As we predicted last year, GDPR progress has driven additional identity-related legislation. Consumers want to know that steps are being taken to put value on their identity and politicians are enacting legislation around digital IDs. Consumers have also been driven to advocate for more ownership over how and when their personal information gets shared.
Mastercard recently released a study revealing that the overwhelming majority of individuals and business leaders (90%) feel data privacy is universally important.
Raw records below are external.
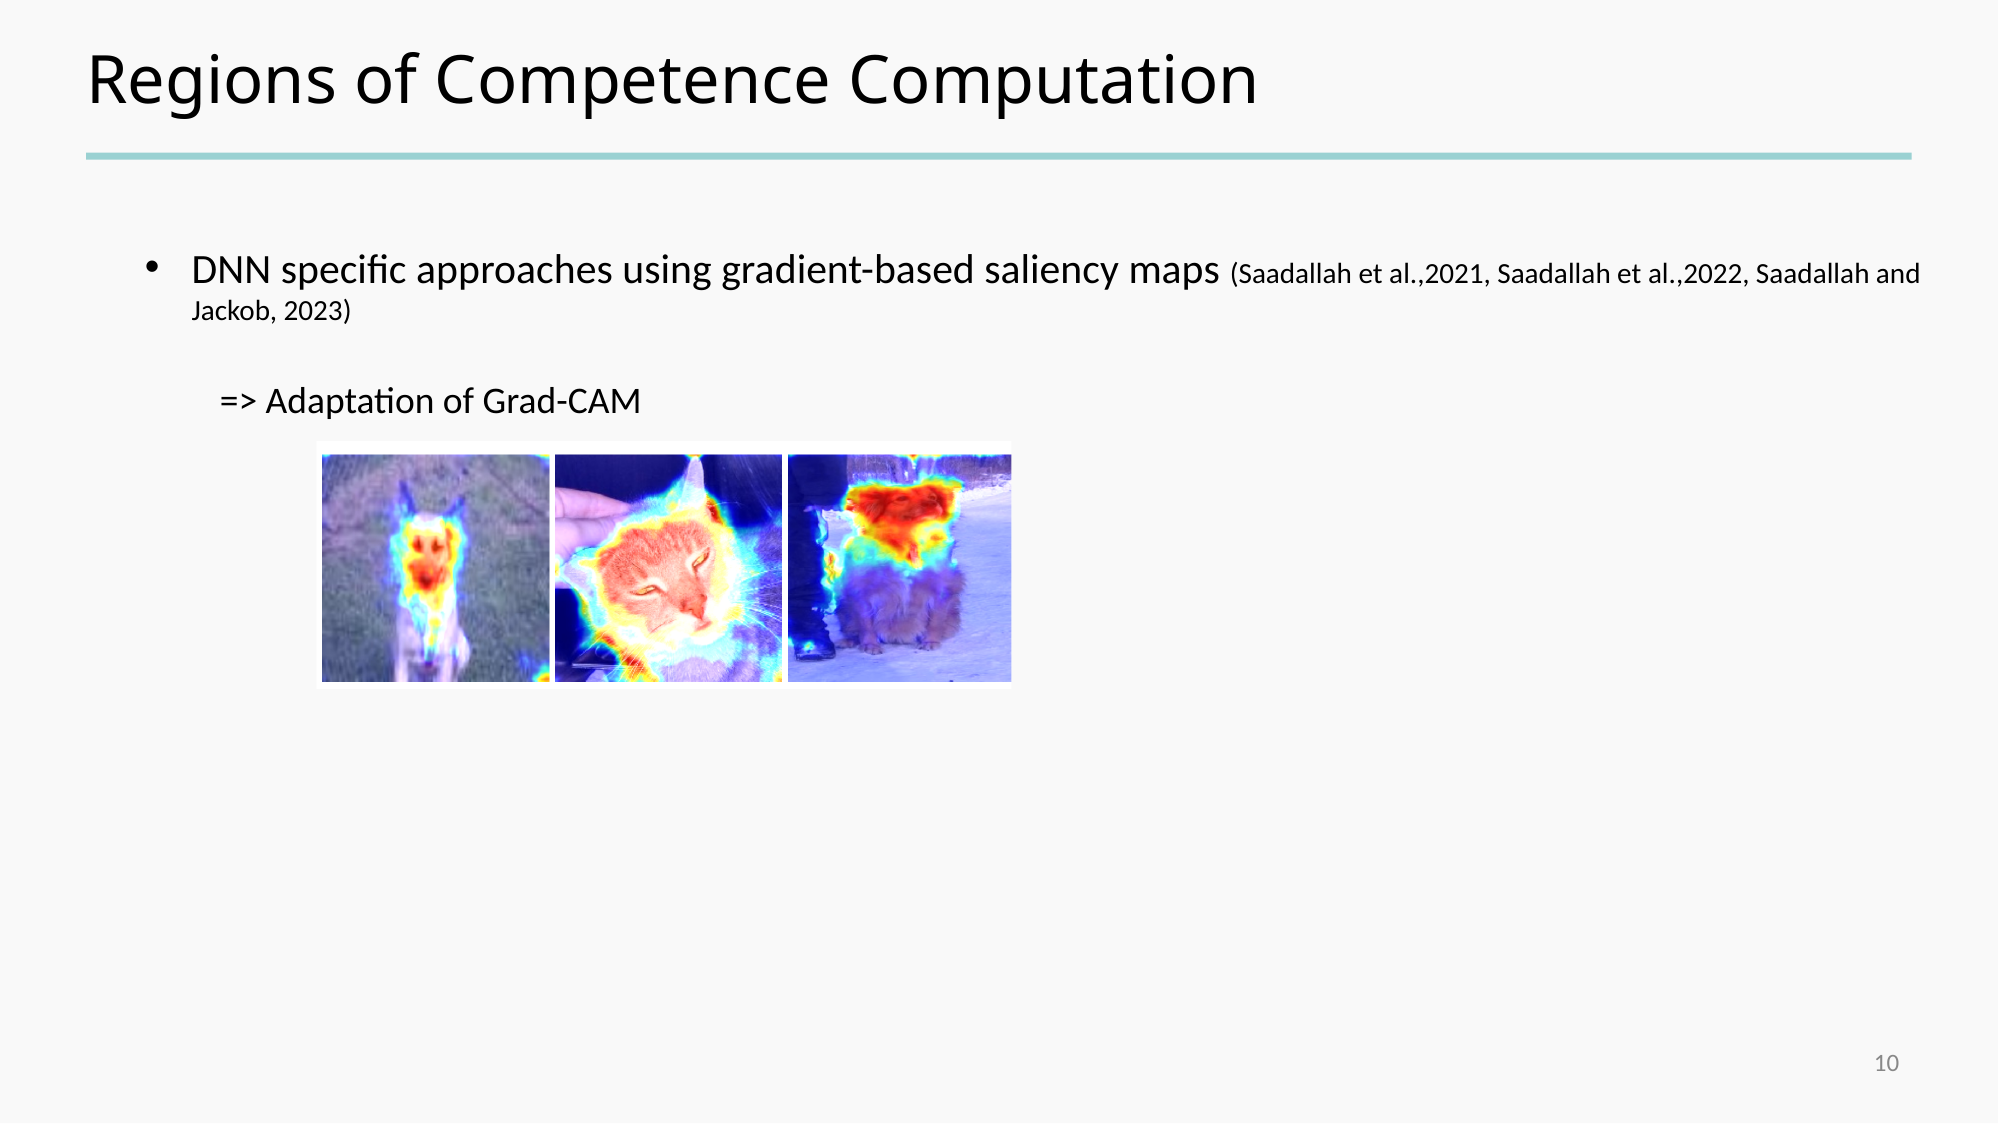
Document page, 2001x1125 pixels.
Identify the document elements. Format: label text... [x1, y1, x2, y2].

text_box DNN specific approaches using gradient-based saliency maps (Saadallah et al.,2021, Saadallah et al.,2022, Saadallah and Jackob, 2023) => Adaptation of Grad-CAM [129, 234, 1954, 829]
slide_number 10 [1439, 1046, 1900, 1125]
text_box [86, 152, 1912, 160]
title Regions of Competence Computation [81, 42, 1272, 235]
picture [316, 441, 1012, 689]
As a result, digital identity is at the forefront of conversations about the future of privacy, legislation and how PII can be protected.
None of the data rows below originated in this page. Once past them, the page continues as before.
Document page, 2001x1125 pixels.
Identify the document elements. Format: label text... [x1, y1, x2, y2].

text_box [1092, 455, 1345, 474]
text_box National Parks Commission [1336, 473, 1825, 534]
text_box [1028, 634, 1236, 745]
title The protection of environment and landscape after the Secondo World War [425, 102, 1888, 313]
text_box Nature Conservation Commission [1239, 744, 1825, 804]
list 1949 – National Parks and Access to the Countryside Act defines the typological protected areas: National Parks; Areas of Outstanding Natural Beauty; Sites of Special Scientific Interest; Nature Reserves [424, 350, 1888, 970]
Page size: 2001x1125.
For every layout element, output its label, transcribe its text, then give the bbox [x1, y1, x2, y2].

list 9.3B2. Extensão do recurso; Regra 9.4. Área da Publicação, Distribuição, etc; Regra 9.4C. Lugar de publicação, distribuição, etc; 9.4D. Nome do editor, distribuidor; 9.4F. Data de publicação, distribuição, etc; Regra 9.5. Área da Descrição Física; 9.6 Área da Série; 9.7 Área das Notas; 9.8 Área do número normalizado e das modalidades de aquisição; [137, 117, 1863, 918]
Consumers Show a Willingness to Embrace Digital IDs
Multiple studies have proven that consumers are not only ready, but they are requesting digital IDs to authenticate their online engagement with government agencies and businesses alike.
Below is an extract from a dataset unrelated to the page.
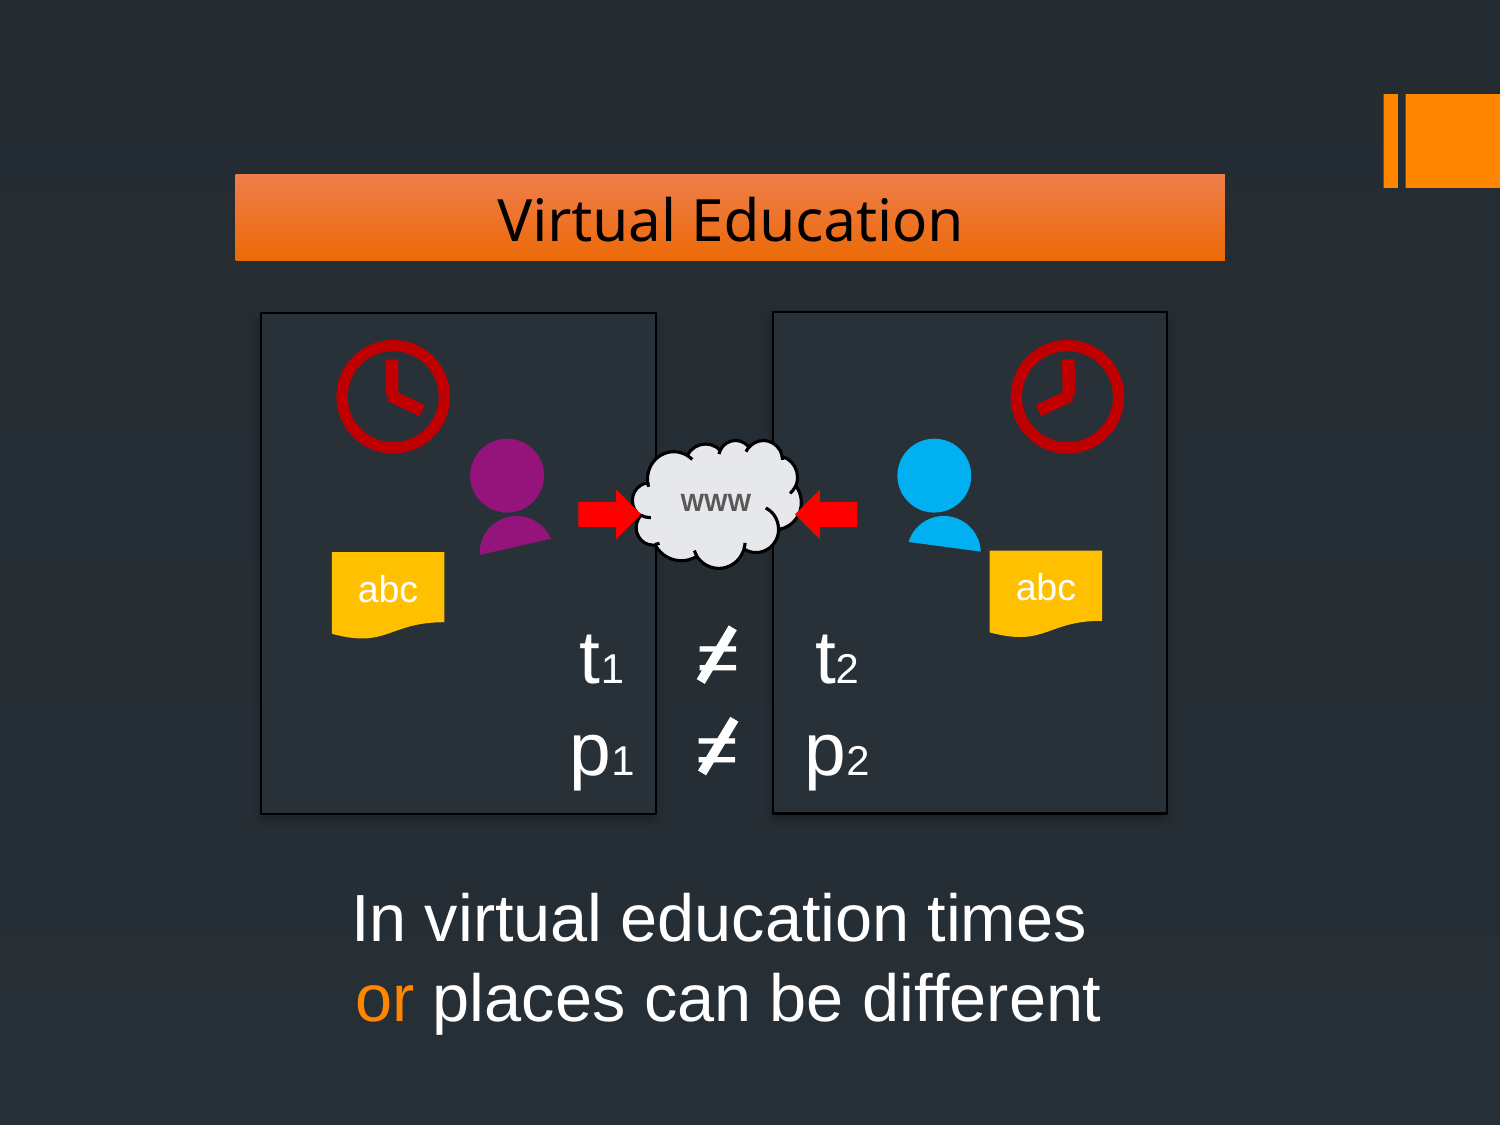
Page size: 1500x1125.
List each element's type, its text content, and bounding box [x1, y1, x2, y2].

Research from the DIACC (Digital ID and Authentication Council of Canada) revealed that 70% of Canadians want to see governments and the private sector come together to collaborate on a joint digital identity framework in Canada. This digital ID platform would enable the increased and inclusive access to government benefits, healthcare, e-commerce, and financial services. Respondents believe that this model will help better safeguard their personal information and create a more efficient user experience.
Digital IDs are Being Adopted Globally
Just last month, Colorado’s Gov. Jared Polis signed an executive order supporting the widespread adoption of “digital personal information technology.” Colorado residents will now be able to create a digital ID that can serve as proof of age, address or identification through the state’s myColorado mobile app. Theresa Szczurek, chief information officer since January, is helping lead the effort. Since the launch, about 20,000 Colorado residents have digitized their IDs.
Colorado is one of the early state adopters of digital identification – Washington D.C. also announced a forthcoming pilot program. The service is becoming a trend as state governments attempt to offer digital services on par with those offered by private companies.
The EU also recently extended the deadline for the revised Payment Services Directive (PSD2), which enables bank customers, both business and consumer, to give third-party providers permission to retrieve their account data from their banks. This push towards Strong Customer Authentication (SCA) is comprised of “an authentication based on the use of two or more elements categorized as knowledge (something only the user knows), possession (something only the user possesses) and inherence (something the user is).”
International and State Laws are Increasingly Addressing Data Privacy Legislation
A growing number of international, national and US state laws and regulations seek to govern the collection, safeguarding and sharing of consumer data, specifically to give consumers visibility and control over how their data is used. GDPR, which took effect last year, is among the most notable and compressive of these regulations.
The California Consumer Privacy Act (CCPA), which will take effect in January 2020, is currently the strictest data privacy law in the US. In the absence of preemptive federal law, many U.S. states, including New York, are considering laws similar to the CCPA. Congress has also begun to consider what a national data privacy law might look like.
But privacy and data security experts suggest this may be just the tip of a very large iceberg. Many countries have passed or are considering similar laws. Brazil, for instance, has passed its own General Data Protection Law, which comes into force in 2020. Earlier this year, the EU announced tighter security for ID cards, making biometric data mandatory for ID cards. Under this new legislation, documents must include the two fingerprints of the cardholder, stored in a digital format, on a contactless chip.
One thing is clear – the future of digital identity is here. With consumers demanding a solution, and politicians clamoring to address security and data privacy concerns with the appropriate legislation, businesses must be prepared to comply with current and forthcoming privacy laws.